I have not written in a long time due to something I do not think I have addressed, something to do with the fact that for every new thing I discover, everything else becomes obsolete. All the laws I gave were only a product of aa greater method. I must look for the source of these laws. If one finds something that they love, it is more reasonable to look for the source of goodness, rather than to confine himself to that one product of what they think is good. Therefore I counted everything I thought about as meaningless, because what I was really interested in was the source, not all this beautiful poetry that seems to give meaning to my life.
Now I have the motivation to write again, but only for myself, only so that I can remember; not like I ever look back at my writings, but I just had that inclination (have I written this before?).

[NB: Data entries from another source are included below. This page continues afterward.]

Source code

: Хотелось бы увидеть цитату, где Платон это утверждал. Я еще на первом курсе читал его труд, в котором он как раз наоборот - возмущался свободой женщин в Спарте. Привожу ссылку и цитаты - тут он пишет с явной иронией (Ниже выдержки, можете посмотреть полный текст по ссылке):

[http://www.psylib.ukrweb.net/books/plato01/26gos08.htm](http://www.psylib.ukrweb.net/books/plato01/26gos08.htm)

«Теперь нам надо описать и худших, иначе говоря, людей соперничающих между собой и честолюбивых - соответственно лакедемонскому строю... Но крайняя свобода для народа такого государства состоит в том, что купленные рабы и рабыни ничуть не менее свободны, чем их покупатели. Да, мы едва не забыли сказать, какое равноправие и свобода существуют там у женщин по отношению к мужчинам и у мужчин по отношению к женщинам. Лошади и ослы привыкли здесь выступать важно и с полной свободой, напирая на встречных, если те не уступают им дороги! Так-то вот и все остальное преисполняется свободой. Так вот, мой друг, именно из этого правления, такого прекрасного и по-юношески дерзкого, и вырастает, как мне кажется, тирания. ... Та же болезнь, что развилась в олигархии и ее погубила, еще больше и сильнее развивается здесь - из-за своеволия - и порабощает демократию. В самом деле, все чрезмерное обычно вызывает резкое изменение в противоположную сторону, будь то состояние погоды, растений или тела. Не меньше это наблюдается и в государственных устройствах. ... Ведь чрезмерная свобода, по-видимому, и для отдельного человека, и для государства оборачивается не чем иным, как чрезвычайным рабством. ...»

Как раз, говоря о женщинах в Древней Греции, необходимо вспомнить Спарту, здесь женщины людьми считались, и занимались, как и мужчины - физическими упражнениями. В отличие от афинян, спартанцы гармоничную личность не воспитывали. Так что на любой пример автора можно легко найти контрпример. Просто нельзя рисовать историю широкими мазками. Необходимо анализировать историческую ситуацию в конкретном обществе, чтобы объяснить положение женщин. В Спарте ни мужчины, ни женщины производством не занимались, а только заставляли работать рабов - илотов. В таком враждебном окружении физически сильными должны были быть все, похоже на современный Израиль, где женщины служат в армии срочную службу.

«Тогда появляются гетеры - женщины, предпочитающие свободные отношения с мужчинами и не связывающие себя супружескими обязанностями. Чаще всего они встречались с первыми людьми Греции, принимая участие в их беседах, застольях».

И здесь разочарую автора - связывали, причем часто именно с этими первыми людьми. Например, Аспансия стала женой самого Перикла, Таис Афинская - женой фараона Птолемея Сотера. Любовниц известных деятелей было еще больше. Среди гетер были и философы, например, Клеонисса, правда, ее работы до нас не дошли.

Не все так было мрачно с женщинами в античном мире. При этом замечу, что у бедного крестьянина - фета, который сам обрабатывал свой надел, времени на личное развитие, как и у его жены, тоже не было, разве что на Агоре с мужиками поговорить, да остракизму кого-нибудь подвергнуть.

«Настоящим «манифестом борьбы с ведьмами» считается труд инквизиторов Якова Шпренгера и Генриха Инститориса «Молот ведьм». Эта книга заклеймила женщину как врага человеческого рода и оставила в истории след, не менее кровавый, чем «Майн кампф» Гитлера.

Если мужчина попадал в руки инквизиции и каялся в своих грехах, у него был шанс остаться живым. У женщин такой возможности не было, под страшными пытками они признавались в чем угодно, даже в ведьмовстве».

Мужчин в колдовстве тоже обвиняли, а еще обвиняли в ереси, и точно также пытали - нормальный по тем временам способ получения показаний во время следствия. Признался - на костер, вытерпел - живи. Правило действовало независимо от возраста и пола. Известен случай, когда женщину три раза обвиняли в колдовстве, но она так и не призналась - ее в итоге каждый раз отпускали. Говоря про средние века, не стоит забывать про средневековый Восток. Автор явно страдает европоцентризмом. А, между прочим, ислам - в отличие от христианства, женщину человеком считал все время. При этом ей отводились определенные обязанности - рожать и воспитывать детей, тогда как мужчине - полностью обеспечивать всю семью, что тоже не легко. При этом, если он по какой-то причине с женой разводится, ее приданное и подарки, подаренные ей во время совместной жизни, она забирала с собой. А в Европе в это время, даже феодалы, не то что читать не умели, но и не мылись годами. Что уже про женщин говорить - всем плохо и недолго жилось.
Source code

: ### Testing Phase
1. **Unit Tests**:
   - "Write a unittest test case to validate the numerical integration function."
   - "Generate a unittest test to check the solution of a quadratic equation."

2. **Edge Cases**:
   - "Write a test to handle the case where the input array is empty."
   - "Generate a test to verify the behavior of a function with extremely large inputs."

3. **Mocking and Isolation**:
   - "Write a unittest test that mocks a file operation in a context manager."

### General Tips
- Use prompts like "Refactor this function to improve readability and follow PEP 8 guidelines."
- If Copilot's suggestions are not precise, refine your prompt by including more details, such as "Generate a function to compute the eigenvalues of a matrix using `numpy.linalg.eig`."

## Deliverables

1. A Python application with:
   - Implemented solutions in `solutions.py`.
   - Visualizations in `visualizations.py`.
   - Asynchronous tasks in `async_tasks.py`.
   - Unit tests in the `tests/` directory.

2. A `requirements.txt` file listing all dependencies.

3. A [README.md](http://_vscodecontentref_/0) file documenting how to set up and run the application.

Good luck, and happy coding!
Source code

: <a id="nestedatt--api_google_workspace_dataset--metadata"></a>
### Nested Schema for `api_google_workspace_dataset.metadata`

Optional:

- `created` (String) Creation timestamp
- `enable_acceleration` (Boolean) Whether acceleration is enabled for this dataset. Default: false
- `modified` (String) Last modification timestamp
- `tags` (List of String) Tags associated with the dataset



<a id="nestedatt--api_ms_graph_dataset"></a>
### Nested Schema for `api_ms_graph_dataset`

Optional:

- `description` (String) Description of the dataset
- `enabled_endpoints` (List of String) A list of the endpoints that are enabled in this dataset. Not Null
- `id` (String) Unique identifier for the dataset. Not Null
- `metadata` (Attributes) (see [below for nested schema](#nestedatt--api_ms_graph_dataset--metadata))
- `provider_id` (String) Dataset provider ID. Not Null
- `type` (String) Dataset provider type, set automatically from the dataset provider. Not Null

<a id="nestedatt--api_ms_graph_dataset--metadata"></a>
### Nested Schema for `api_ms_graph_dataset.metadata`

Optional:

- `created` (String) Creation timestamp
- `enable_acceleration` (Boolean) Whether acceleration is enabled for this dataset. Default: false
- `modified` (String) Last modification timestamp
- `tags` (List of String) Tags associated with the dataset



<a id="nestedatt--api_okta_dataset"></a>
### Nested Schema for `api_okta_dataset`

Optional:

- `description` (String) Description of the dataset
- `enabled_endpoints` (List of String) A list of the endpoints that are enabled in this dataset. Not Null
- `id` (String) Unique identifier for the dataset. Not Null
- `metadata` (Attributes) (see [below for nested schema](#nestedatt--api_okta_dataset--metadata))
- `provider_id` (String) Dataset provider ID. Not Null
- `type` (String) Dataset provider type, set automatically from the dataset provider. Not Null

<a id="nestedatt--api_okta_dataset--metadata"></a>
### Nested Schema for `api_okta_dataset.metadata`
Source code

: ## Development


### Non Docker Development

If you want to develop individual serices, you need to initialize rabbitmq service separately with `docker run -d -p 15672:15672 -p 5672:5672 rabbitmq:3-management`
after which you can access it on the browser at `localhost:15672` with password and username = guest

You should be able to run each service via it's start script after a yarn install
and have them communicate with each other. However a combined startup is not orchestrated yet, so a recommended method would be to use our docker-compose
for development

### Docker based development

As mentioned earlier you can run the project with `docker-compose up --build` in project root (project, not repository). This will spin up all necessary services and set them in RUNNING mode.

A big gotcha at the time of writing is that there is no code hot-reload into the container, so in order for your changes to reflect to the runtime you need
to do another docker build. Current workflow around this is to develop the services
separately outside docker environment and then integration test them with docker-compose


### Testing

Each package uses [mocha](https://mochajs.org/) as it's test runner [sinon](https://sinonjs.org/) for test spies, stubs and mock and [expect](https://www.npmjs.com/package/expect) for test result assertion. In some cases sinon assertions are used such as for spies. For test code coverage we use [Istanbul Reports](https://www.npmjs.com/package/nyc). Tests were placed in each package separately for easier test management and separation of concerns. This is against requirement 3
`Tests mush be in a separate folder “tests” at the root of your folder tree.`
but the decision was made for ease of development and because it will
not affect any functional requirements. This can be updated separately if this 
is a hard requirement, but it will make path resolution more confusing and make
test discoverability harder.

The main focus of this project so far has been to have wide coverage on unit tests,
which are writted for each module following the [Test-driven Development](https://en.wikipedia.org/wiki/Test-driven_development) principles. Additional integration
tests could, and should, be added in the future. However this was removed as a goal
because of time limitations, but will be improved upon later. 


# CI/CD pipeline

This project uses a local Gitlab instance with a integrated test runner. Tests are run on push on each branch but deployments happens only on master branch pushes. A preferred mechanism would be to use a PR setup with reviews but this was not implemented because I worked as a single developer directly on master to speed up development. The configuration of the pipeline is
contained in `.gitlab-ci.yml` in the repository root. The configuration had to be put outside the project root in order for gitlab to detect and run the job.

I have begun a couple of experiments to test out the things that have fallen into my path that have lead me to where I am, I want to find the essential element in these objects that lead someone to their eternal destination.
Wordless? Is that what I am looking for, whenever I think, it is not in terms of real, but in terms of my naming, my words.
Having concerns is unreasonable, therefore whenever I have a concern it is reasonable to ignore it. Plainly put, whenever the movement of mind is due to concern it is unreasonable; therefore I must keep my mind silent, in one spot, and it is supposed to grow somehow because of this.
That is all I have for now, I have seemed to have forgotten the very thing that made me decide to start writing again. No, it’s not on here; yea, I know, it sucks, but how do you think I feel?
I came up with a simple goal today, just practice feeling good, it makes sense to do it, though I wouldn’t know how to go about it. Im sure it can be pretty simple, but I am not yet sure if it is even the riight thing to do.